Third Sunday of Lent (Year A)
Exodus 17:3-7
Romans 5:1-2.5-8
John 4:5-42
“Through our Lord Jesus Christ by faith we are judged righteous and at peace with God, since it is by faith and through Jesus that we have entered this state of grace in which we can boast about looking forward to God’s glory.” (Romans 5:1ff.)
I am reasonably sure that my Lenten reading is what triggered a reflection on particular judgment in the light of the great Gospel we just heard about Jesus’ exchange with the Samaritan woman at high noon at Jacob’s well. The Catechism of the Catholic Church explains what we believe concerning the particular judgment:
1021 Death puts an end to human life as the time open to either accepting or rejecting the divine grace manifested in Christ…
1022 Each man receives his eternal retribution in his immortal soul at the very moment of his death, in a particular judgment that refers his life to Christ: either entrance into the blessedness of heaven – through a purification or immediately, - or immediate and everlasting damnation…
1058 The Church prays that no one should be lost: “Lord, let me never be parted from you.” If it is true that no one can save himself, it is also true that God “desires all men to be saved” (1 Tim 2:4), and that for him “all things are possible” (Mt 19:26).
What provoked this thought about the particular judgment we must all face at the moment of death, I think, were Jesus’ words to the Samaritan woman:
“If you only knew what God is offering and who it is that is saying to you: Give me a drink, you would have been the one to ask, and he would have given you living water.”

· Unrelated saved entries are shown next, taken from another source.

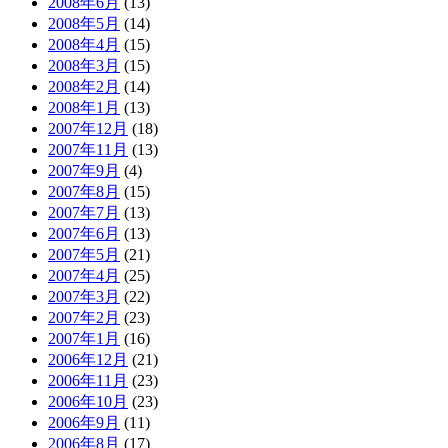
2008年6月
(13)
2008年5月
(14)
2008年4月
(15)
2008年3月
(15)
2008年2月
(14)
2008年1月
(13)
2007年12月
(18)
2007年11月
(13)
2007年9月
(4)
2007年8月
(15)
2007年7月
(13)
2007年6月
(13)
2007年5月
(21)
2007年4月
(25)
2007年3月
(22)
2007年2月
(23)
2007年1月
(16)
2006年12月
(21)
2006年11月
(23)
2006年10月
(23)
2006年9月
(11)
2006年8月
(17)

Lucky woman! As she admitted, He told her everything she had ever done. Jesus laid her life out before her eyes like a book and offered her an exchange which allowed her and many others of the town with her to come to faith in Jesus as God’s Anointed. Even among us with the best possible Catholic upbringing we might have reason to be envious of the opportunity Jesus provided her to know Him Who is our Hope and our Salvation.
Particular judgment! Most of us would not be so presumptuous as to brag or boast that we will die as the equivalent of canonized saints. Even those who talk about their saintly Irish mothers know enough to pray for dear Mom, to have Masses said for the repose of her soul, that she might quickly move from Purgatory to the glories of Heaven.
What about those who were estranged from the faith of their Baptism, perhaps because no one ever taught them their prayers as children, no one ever took them to Mass on Sunday or saw to it that they got to catechism and confession on a regular basis? What about those who were never baptized and their life’s journey kept them far from faith? What about all those who have never heard of Jesus? From India, St. Francis Xavier wrote to St. Ignatius of Loyola talking about the work to be done in the mission fields to save souls and how he was tempted to come home and run up and down the hallowed halls of Europe’s Catholic Universities and challenge all those men to put their preoccupation with schooling behind and come join him in proclaiming the Gospel.
Are all those who never hear of Jesus, who don’t accept Him because they’ve never really encountered Him, are they all lost for eternity? What happens to them at the moment of particular judgment? Is it a “near death experience” of a cozy white tunnel and then nothing?
I’d like to think that for all those who have been deprived of the opportunities given to you and to me that there would be a kind of pre-particular judgment, a high noon experience at Jacob’s well, bright light and no shadow, with Jesus sitting there and opening up that conversation with a request for a drink of water from the well. If they botch the encounter? Well fine, then off with them to oblivion. God did not spare His only Son, but delivered Him up for the many and not just a few. Our failures in handing on the faith cannot be laid at the doorstep of those who have been deprived.
Granted, the Samaritan woman did not get her “home free card” that day, but she met Jesus, she knew the Savior of the world. Her life was different and she was empowered to make the choices such that when her earthly life had ended she knew what was coming. I am sure that when indeed she drew her last breath and opened her eyes on eternity that there was more than a bright light. She recognized her Lord and He welcomed her into His Reign. Did she go in as a canonized saint or did she have some time to do in Purgatory? It’s hard to say. Certain however is that fact that the exchange at Jacob’s well held her in good stead for the rest of her life and for what was to come.
“Through our Lord Jesus Christ by faith we are judged righteous and at peace with God, since it is by faith and through Jesus that we have entered this state of grace in which we can boast about looking forward to God’s glory.” (Romans 5:1ff.)